With unemployment continuing to hover above 9% officially; unofficially -- including people who have stopped looking for work, and who are doing part-time work it is closer to 17% -- you would think that the focus of everyone in a public position would be on job creation.
But apparently the National Labor Relations Board (NRLB) has other ideas. These include a stealth attempt to resuscitate "card check" union certification.
Despite open boosting by President Obama and many prominent Democrats, card check legislation has never made it to the floor of the Senate for a vote in the two times it was introduced, but it passed the House in 2007. This is because it is a policy that does nothing to make unions more accountable or transparent, and it fundamentally infringes on the rights of employees to a secret ballot.
Recently, the NLRB issued three important rulings that will make it easier for workplaces to unionize. In the first, its members overturned a previous ruling that gave workers the right to ask for a secret ballot vote after an employer's decision to recognize a union based on card check.
In another, the NLRB will allow unions to certify individual departments of a company, rather than requiring it to certify the whole full shop. This means that some people working at the same store could be unionized while others would not be, simply because they work in different areas of the business.
The third ruling will make it harder for employees (or a new owner of a unionized business) to challenge the existence of a union when a company is sold. Now, employees or a new owner will have to wait a "reasonable period" and give the union a "fair chance."
For many union leaders and union activists, the NLRB's moves are welcome news - particularly on card check. What could be wrong with making it easier to organize collectively?
It seems obituaries for the Employee Free Choice Act were premature. The point of that (thankfully) dead legislation was to amend the National Labor Relations Act to eliminate the need for a secret ballot vote before a union was accredited. This would have made unionization easier, but the proposed law was soundly rejected by Congress. It should have ended at that.
A zillion things are wrong with card check -- and you can thank Canada for tipping you off.,. Four of the ten Canadian provinces use a card check regime for union certification, and the harm done is massively documented. The province of Quebec, for example, has a unionization rate of nearly 40%. In America, the rate is close to 12%. Card check harms investment, curtails job creation and increases unemployment.
Small businesses most get hurt the most.. Unlike major corporations, which are much easier to scapegoat as villains, small businesses are the main losers in card check because they have fewer resources to fight off big labor before and after the organizing drive. Big corporations have the financial means at their disposal to discourage unionization – including increasing salaries. Small companies do not, and as a result cannot compete.

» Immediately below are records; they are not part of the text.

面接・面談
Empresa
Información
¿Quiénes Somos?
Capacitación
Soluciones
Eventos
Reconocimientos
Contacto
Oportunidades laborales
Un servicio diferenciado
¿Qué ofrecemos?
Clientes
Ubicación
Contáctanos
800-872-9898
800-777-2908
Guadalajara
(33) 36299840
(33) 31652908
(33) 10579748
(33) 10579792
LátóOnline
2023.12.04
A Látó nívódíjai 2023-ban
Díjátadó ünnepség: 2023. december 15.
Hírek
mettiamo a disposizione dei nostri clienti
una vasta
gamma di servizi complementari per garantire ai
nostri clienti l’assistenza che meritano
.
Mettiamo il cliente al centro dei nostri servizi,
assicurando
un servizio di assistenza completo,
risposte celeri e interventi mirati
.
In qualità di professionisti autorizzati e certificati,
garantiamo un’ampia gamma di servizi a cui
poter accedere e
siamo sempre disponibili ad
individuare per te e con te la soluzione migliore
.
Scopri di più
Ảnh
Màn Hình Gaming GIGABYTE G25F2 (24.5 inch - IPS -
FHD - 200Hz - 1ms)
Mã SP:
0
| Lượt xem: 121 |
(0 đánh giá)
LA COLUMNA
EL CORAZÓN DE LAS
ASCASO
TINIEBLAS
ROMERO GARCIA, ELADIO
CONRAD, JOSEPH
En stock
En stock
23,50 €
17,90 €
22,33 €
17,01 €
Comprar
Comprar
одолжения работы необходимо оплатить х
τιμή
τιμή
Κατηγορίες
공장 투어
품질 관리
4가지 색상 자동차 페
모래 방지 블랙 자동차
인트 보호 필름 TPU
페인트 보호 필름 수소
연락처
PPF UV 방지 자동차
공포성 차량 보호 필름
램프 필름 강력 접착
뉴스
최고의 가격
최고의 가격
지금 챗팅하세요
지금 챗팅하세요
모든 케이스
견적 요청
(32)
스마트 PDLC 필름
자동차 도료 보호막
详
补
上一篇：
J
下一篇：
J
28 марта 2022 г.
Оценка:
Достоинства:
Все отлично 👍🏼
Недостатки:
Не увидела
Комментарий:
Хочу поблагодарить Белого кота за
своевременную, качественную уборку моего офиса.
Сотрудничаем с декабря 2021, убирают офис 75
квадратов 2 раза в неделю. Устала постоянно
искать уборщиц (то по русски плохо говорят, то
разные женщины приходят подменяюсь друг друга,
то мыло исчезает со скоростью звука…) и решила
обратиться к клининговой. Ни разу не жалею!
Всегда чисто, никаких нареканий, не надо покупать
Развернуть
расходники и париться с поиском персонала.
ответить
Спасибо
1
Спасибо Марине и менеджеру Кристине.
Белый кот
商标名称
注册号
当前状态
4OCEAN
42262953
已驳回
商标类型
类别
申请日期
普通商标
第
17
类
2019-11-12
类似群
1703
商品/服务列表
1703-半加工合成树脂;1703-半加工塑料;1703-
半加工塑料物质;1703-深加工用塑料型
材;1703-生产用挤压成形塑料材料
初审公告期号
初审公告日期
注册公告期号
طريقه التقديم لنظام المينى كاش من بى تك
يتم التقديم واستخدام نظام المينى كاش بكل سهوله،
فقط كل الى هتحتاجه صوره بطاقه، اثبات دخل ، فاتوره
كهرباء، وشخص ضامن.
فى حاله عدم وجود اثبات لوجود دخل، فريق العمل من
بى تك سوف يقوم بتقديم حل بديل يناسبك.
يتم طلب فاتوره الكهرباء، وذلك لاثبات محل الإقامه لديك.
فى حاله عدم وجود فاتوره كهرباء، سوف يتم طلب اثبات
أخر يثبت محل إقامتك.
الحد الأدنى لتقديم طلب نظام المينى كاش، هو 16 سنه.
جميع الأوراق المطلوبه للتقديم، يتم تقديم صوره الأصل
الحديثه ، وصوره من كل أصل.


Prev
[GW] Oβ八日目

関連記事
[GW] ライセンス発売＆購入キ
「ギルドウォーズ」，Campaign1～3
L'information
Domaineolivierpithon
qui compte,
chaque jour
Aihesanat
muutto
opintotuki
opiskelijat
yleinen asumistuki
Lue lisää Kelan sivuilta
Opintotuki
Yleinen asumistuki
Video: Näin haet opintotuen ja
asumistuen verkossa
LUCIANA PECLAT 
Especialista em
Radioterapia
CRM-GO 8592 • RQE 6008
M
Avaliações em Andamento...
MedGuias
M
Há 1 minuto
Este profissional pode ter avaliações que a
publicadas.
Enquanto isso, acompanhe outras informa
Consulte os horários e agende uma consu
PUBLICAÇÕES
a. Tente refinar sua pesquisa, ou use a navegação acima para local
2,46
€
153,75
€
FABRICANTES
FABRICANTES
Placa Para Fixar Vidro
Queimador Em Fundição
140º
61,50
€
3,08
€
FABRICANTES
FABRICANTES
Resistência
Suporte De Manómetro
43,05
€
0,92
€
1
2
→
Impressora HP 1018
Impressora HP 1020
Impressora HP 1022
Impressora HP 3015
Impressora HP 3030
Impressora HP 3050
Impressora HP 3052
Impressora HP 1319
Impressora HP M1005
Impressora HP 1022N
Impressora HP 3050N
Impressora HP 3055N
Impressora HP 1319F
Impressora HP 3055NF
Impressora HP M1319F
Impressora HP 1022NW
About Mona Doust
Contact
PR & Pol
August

The most important problem with card check, however is its explicit destruction of individual rights. As explained by John Kline, a Republican Representative from Minnesota: "It is beyond me how one can possibly claim that a system whereby everyone – your employer, your union organizer, and your co-workers - knows exactly how you vote on the issue of unionization gives an employee 'free choice.'"
Workers sometimes sign union authorization cards not because they intend to vote for the union, but to avoid offending the person who asked them to sign; or because, bluntly, they feel coerced. By removing the secret ballot, there is simply no way for employees to protect their privacy and their vote -- human rights that need and deserve to be protected.
The only benefit of card check is to strengthen American unions at a time when they need to be kept at bay. It will not make union representation more accountable to unionized workers, it will not ensure a more effective workplace and it will not make for a better relationship between employers and employees.
The NLRA's resuscitation of card check only means a slower economic recovery, no free choice, no privacy and no workplace justice. This unaccountable, appointed body needs to be reined in.